►

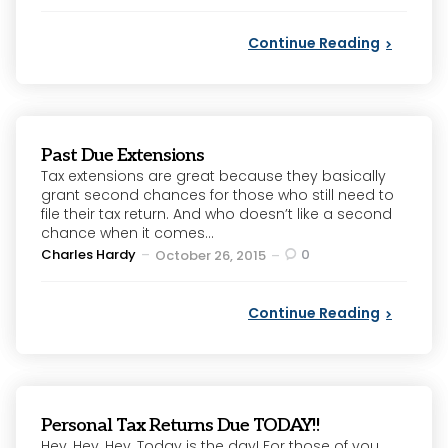
by
Continue Reading
Past Due Extensions
Tax extensions are great because they basically
grant second chances for those who still need to
file their tax return. And who doesn’t like a second
chance when it comes...
Posted
Charles Hardy
0
October 26, 2015
by
Continue Reading
Personal Tax Returns Due TODAY!!
Hey, Hey, Hey, Today is the day! For those of you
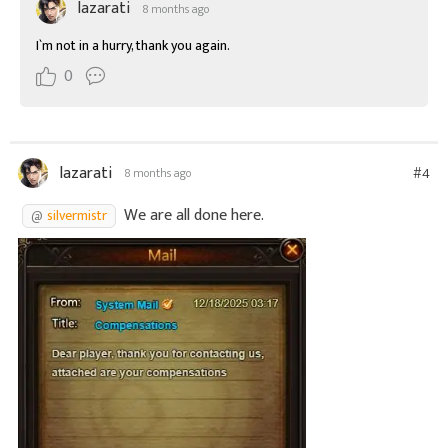
lazarati
8 months ago
I`m not in a hurry, thank you again.
0
lazarati
#4
8 months ago
We are all done here.
silvermistr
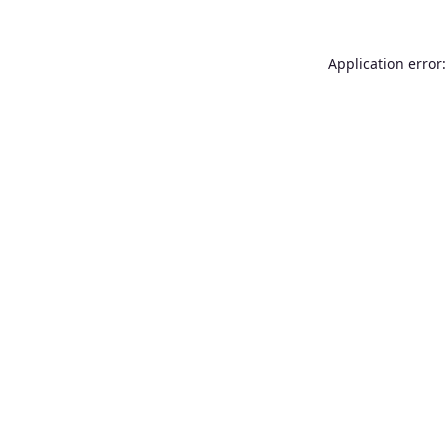
Application error:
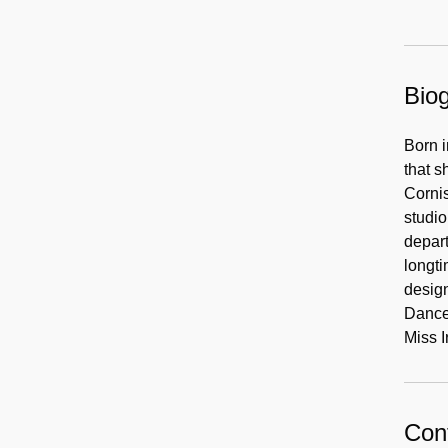
Biog
Born i
that s
Cornis
studio
depart
longti
design
Dance,
Miss I
Cont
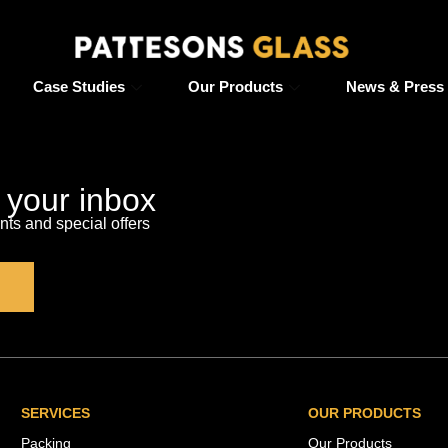
Case Studies
Our Products
News & Press
o your inbox
s and special offers
SERVICES
OUR PRODUCTS
Packing
Our Products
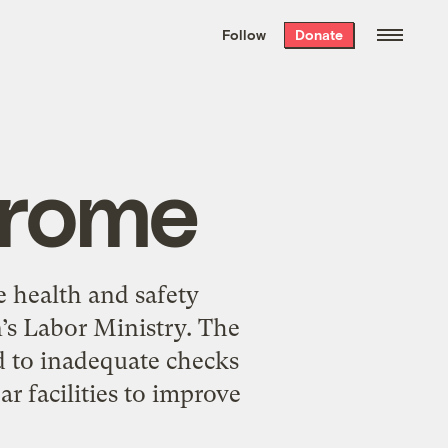
We hand-package
the week’s best
Follow
Donate
Grist stories
. Delivered free every
Saturday morning.
drome
te health and safety
n’s Labor Ministry. The
ed to inadequate checks
r facilities to improve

◄

In the records above, find the line with "October 26, 2015" and the line with "te health and safety", then restate word for word only those two lines and all lines between, omitting pictures.

■ **Response to this exercise**
October 26, 2015
by
Continue Reading
Personal Tax Returns Due TODAY!!
Hey, Hey, Hey, Today is the day! For those of you
lazarati
8 months ago
I`m not in a hurry, thank you again.
0
lazarati
#4
8 months ago
We are all done here.
silvermistr
Application error:
Biog
Born i
that s
Cornis
studio
depart
longti
design
Dance,
Miss I
Cont
Case Studies
Our Products
News & Press
o your inbox
s and special offers
SERVICES
OUR PRODUCTS
Packing
Our Products
We hand-package
the week’s best
Follow
Donate
Grist stories
. Delivered free every
Saturday morning.
drome
te health and safety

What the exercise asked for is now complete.